# Exercise goal
Copy the lines from the line with "### **Future Enhancements**" up to and including the line with "- Implement reputation scoring", keeping them identical to the original.

# Provided records
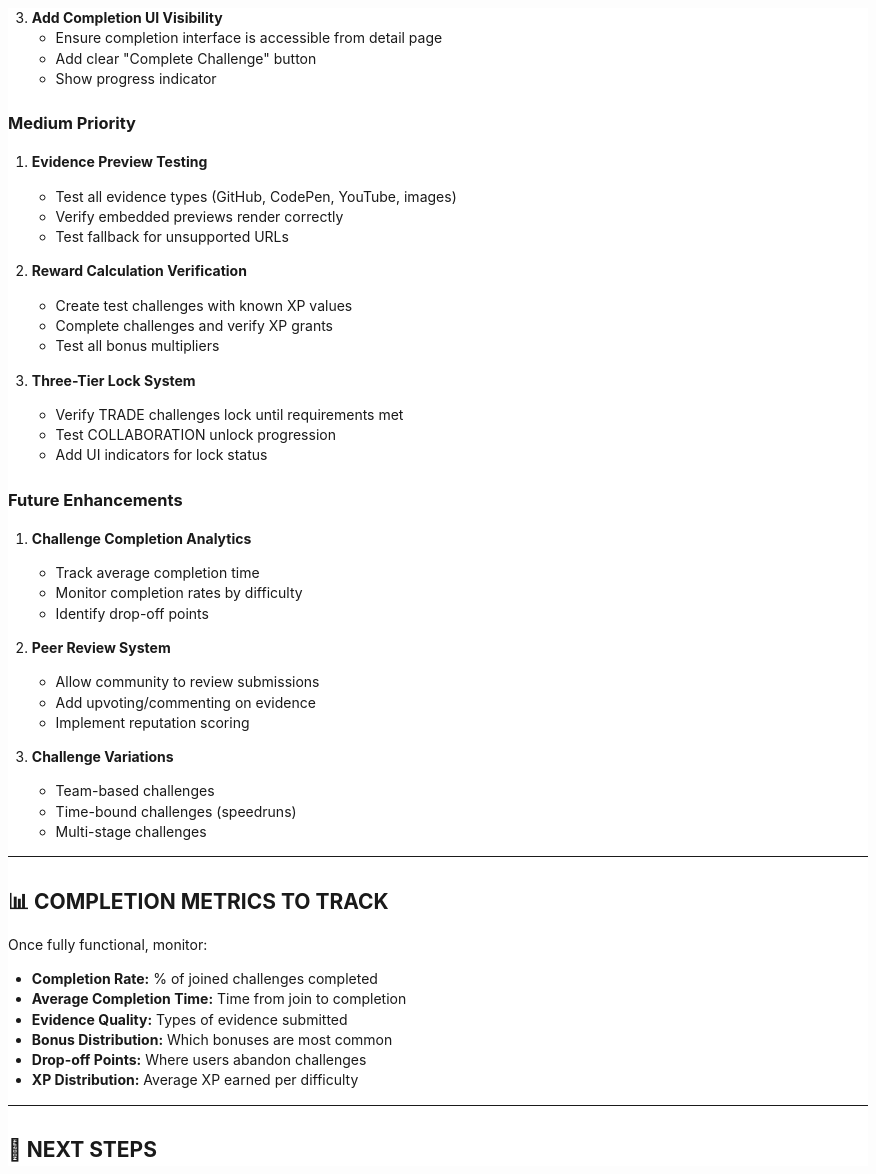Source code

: 3. **Add Completion UI Visibility**
   - Ensure completion interface is accessible from detail page
   - Add clear "Complete Challenge" button
   - Show progress indicator

### **Medium Priority**
1. **Evidence Preview Testing**
   - Test all evidence types (GitHub, CodePen, YouTube, images)
   - Verify embedded previews render correctly
   - Test fallback for unsupported URLs

2. **Reward Calculation Verification**
   - Create test challenges with known XP values
   - Complete challenges and verify XP grants
   - Test all bonus multipliers

3. **Three-Tier Lock System**
   - Verify TRADE challenges lock until requirements met
   - Test COLLABORATION unlock progression
   - Add UI indicators for lock status

### **Future Enhancements**
1. **Challenge Completion Analytics**
   - Track average completion time
   - Monitor completion rates by difficulty
   - Identify drop-off points

2. **Peer Review System**
   - Allow community to review submissions
   - Add upvoting/commenting on evidence
   - Implement reputation scoring

3. **Challenge Variations**
   - Team-based challenges
   - Time-bound challenges (speedruns)
   - Multi-stage challenges

---

## 📊 **COMPLETION METRICS TO TRACK**

Once fully functional, monitor:
- **Completion Rate:** % of joined challenges completed
- **Average Completion Time:** Time from join to completion
- **Evidence Quality:** Types of evidence submitted
- **Bonus Distribution:** Which bonuses are most common
- **Drop-off Points:** Where users abandon challenges
- **XP Distribution:** Average XP earned per difficulty

---

## 🎯 **NEXT STEPS**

# Answer to this exercise
### **Future Enhancements**
1. **Challenge Completion Analytics**
   - Track average completion time
   - Monitor completion rates by difficulty
   - Identify drop-off points

2. **Peer Review System**
   - Allow community to review submissions
   - Add upvoting/commenting on evidence
   - Implement reputation scoring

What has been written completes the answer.